La euforia por el triunfo de México sobre Corea desbordó el Zócalo, el Ángel de la Independencia y Reforma la noche del jueves 18 de junio, miles salieron a celebrar más de 12 horas seguidas y al final las calles hablaron, dejaron atrás al menos 40 toneladas de basura entre vasos, banderas, botellas y confeti.

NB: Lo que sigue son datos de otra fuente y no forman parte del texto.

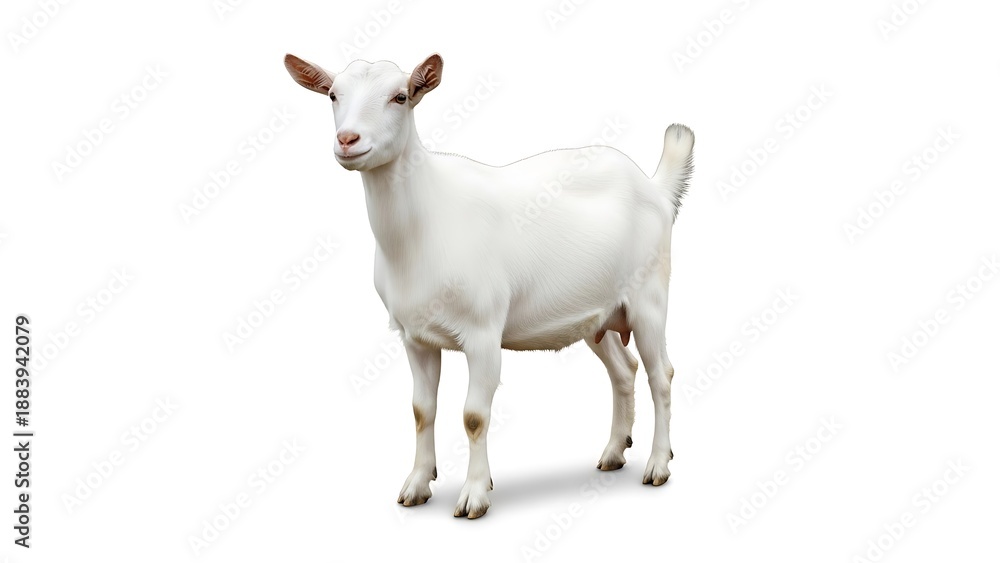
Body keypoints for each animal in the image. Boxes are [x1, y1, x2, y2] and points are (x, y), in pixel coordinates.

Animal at [284, 53, 694, 519]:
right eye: (333, 95)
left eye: (401, 96)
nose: (348, 140)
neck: (423, 223)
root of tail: (654, 187)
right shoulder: (414, 337)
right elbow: (421, 411)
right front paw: (416, 485)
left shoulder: (483, 332)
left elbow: (474, 416)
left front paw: (475, 495)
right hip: (599, 314)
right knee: (623, 370)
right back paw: (613, 452)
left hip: (649, 299)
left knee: (661, 374)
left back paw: (658, 464)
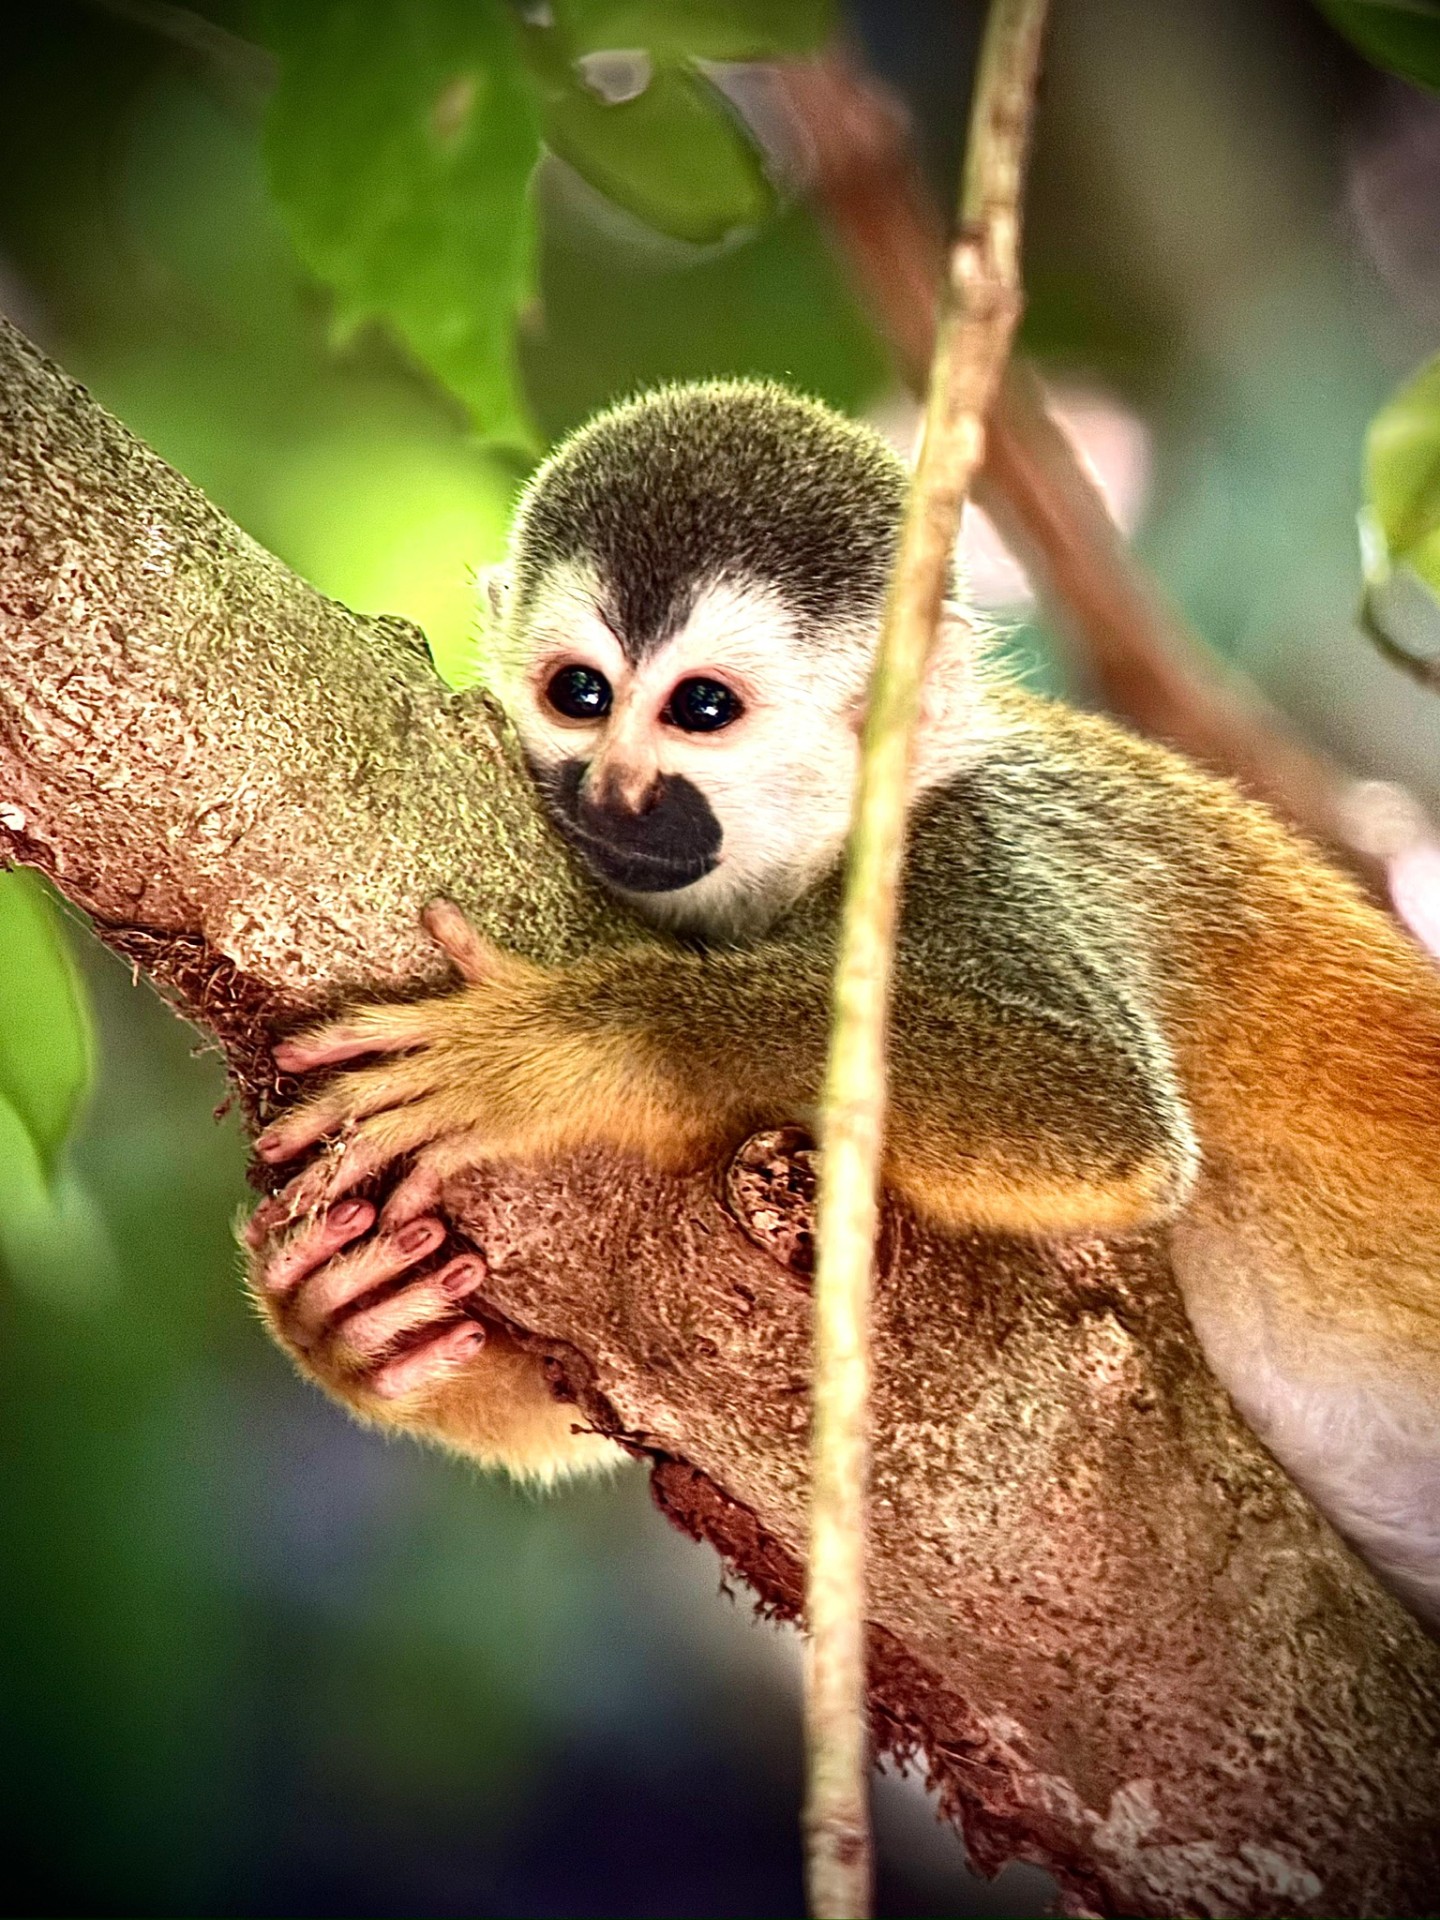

La Secretaría de Obras y Servicios de la Ciudad de México reportó que la afluencia masiva colapsó contenedores y afectó jardineras y áreas verdes, el festejo se volvió reto de limpieza y el costo lo pagaron las cuadrillas que entraron apenas terminó el grito de gol.
360 trabajadores de distintas áreas de la Sobse fueron desplegados con 23 vehículos, hidrolavadoras y pipas de agua, su misión fue clara, barrido manual, recolección de residuos, lavado de superficies y rescatar los espacios públicos antes de que amaneciera.
La imagen del Ángel rodeado de desechos encendió el debate otra vez, ¿hasta dónde llega la responsabilidad de quien festeja, si el Tri gana todos celebramos pero si la ciudad queda sucia la factura la pagamos todos, la pregunta queda en el aire para la próxima victoria.